**Instructions to follow:**
With the pictures removed, please write out every line below exactly as given.

(Beginning of Records for the exercise)

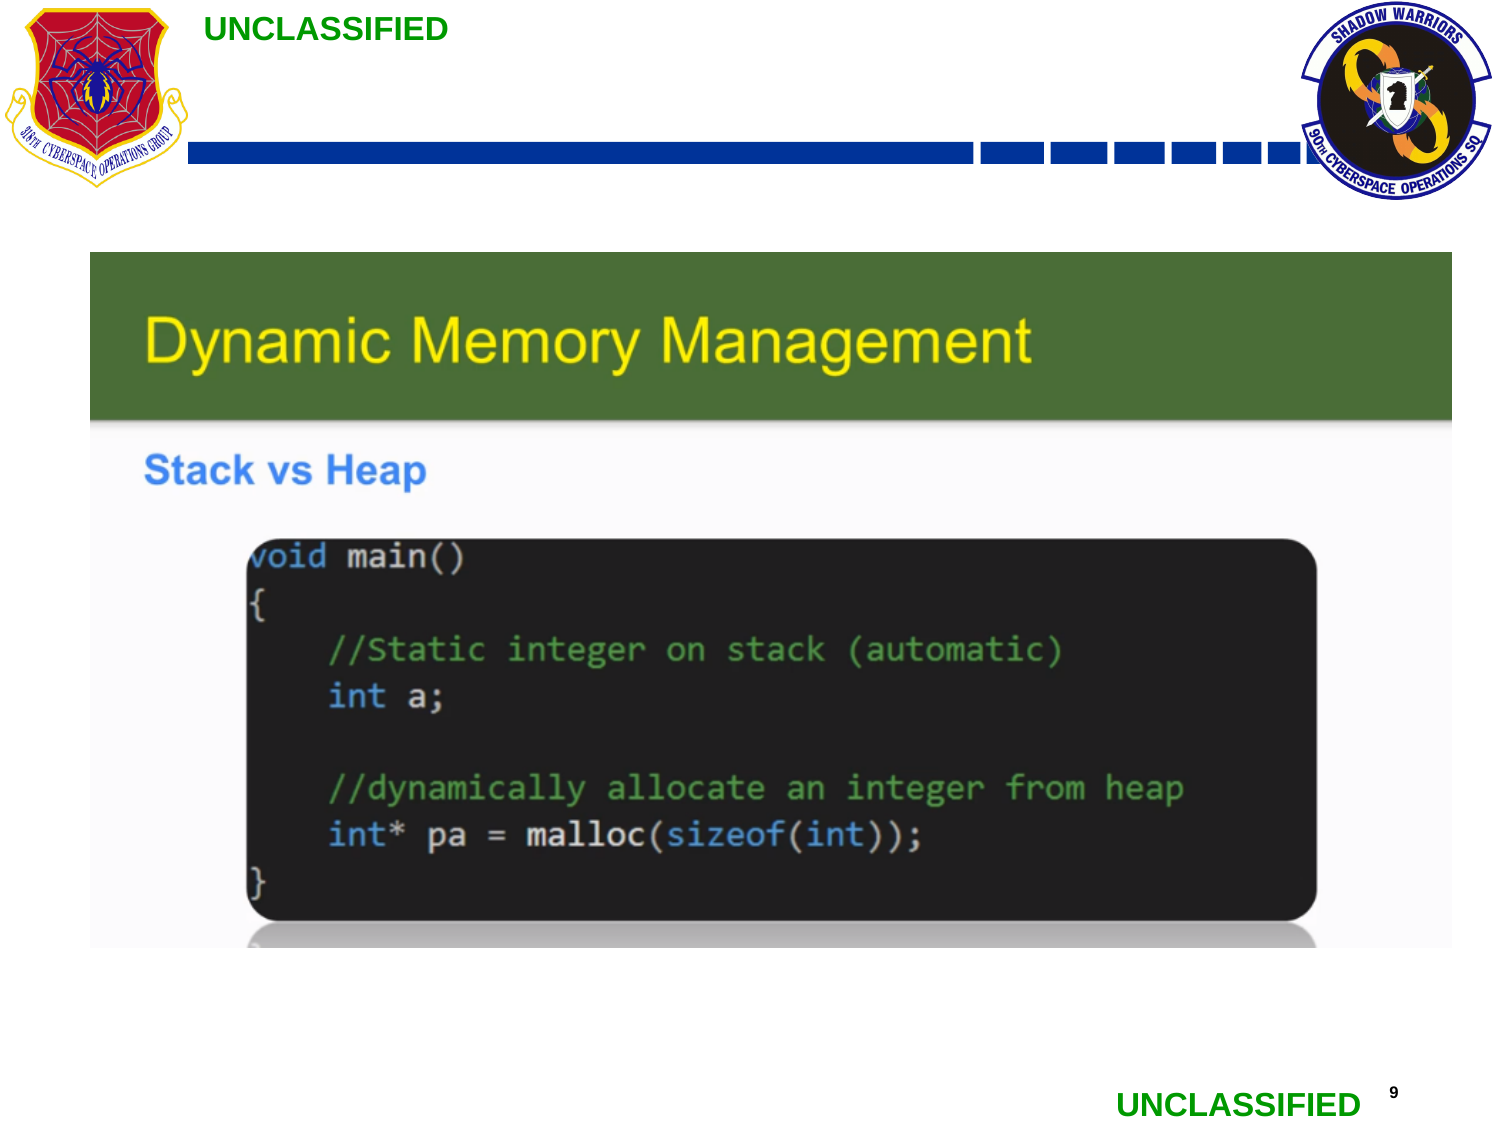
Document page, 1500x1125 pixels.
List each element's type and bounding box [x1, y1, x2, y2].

picture [1300, 1, 1493, 200]
picture [5, 8, 188, 188]
list [90, 252, 1452, 948]
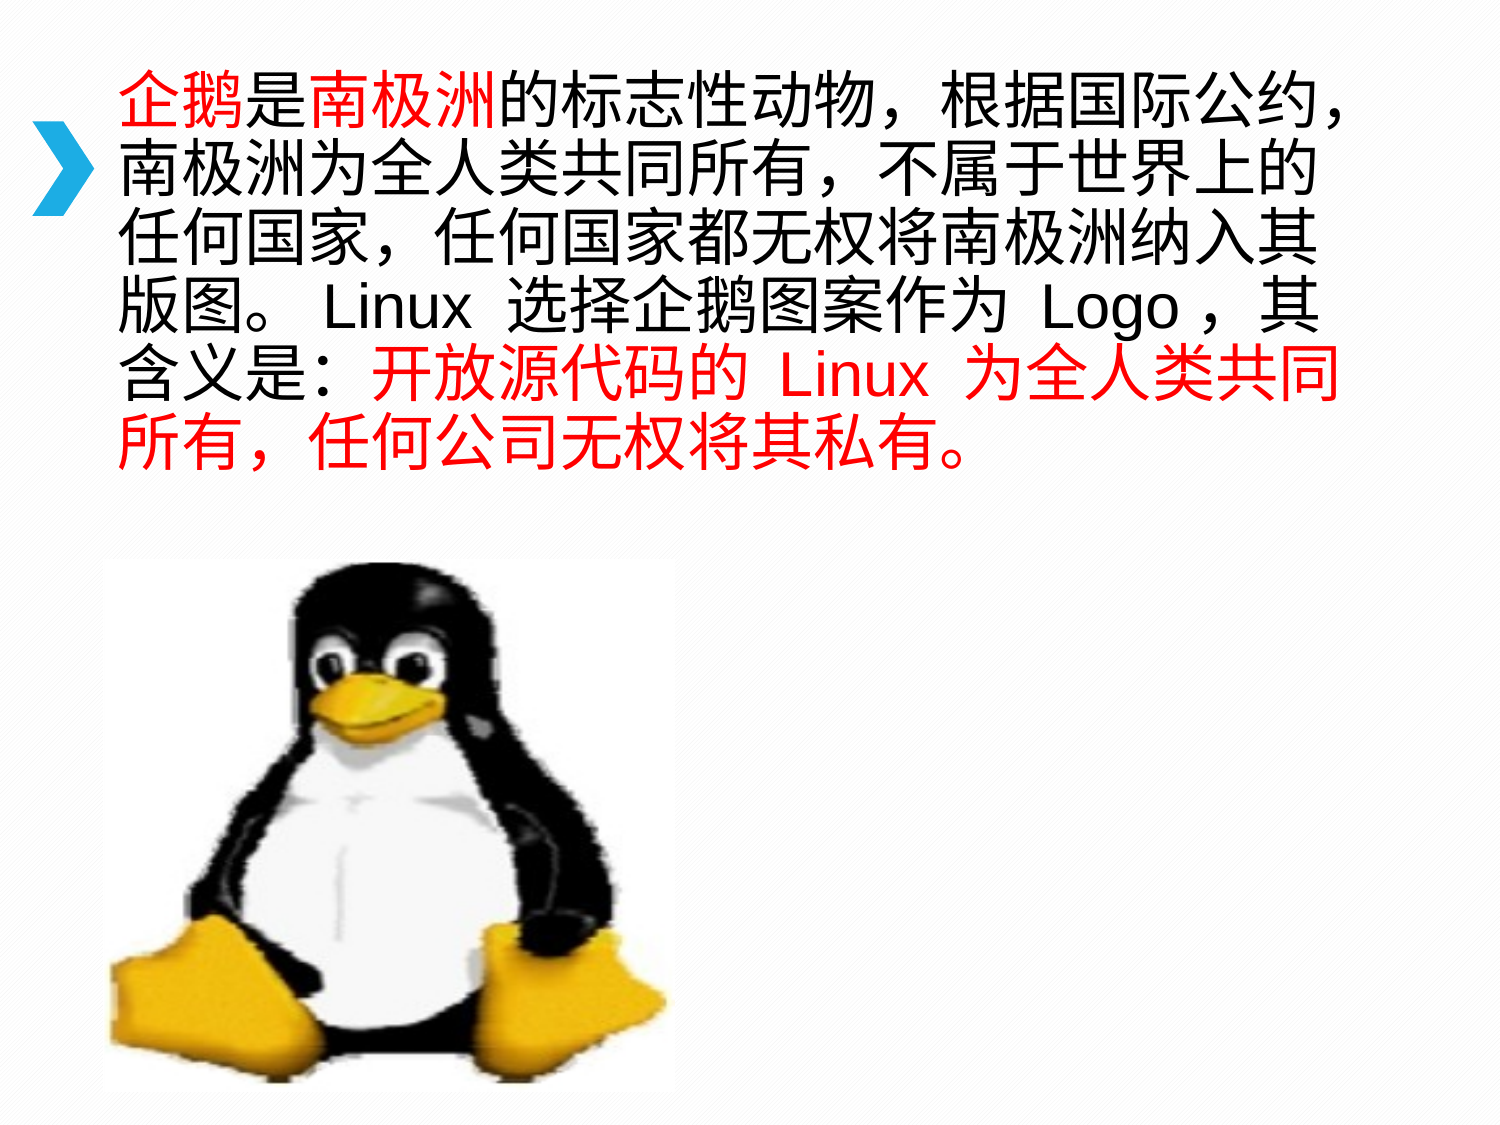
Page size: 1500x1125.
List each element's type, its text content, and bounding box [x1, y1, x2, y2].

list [103, 559, 675, 1092]
title 企鹅是南极洲的标志性动物，根据国际公约，南极洲为全人类共同所有，不属于世界上的任何国家，任何国家都无权将南极洲纳入其版图。Linux 选择企鹅图案作为 Logo，其含义是：开放源代码的 Linux 为全人类共同所有，任何公司无权将其私有。 [103, 59, 1397, 488]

(End of Records for the exercise)

**Solution to this problem:**
Document page, 1500x1125 pixels.
List each element's type and bounding box [x1, y1, x2, y2].

picture [1300, 1, 1493, 200]
picture [5, 8, 188, 188]
list [90, 252, 1452, 948]
Page size: 1500x1125.
List each element's type, its text content, and bounding box [x1, y1, x2, y2].

list [103, 559, 675, 1092]
title 企鹅是南极洲的标志性动物，根据国际公约，南极洲为全人类共同所有，不属于世界上的任何国家，任何国家都无权将南极洲纳入其版图。Linux 选择企鹅图案作为 Logo，其含义是：开放源代码的 Linux 为全人类共同所有，任何公司无权将其私有。 [103, 59, 1397, 488]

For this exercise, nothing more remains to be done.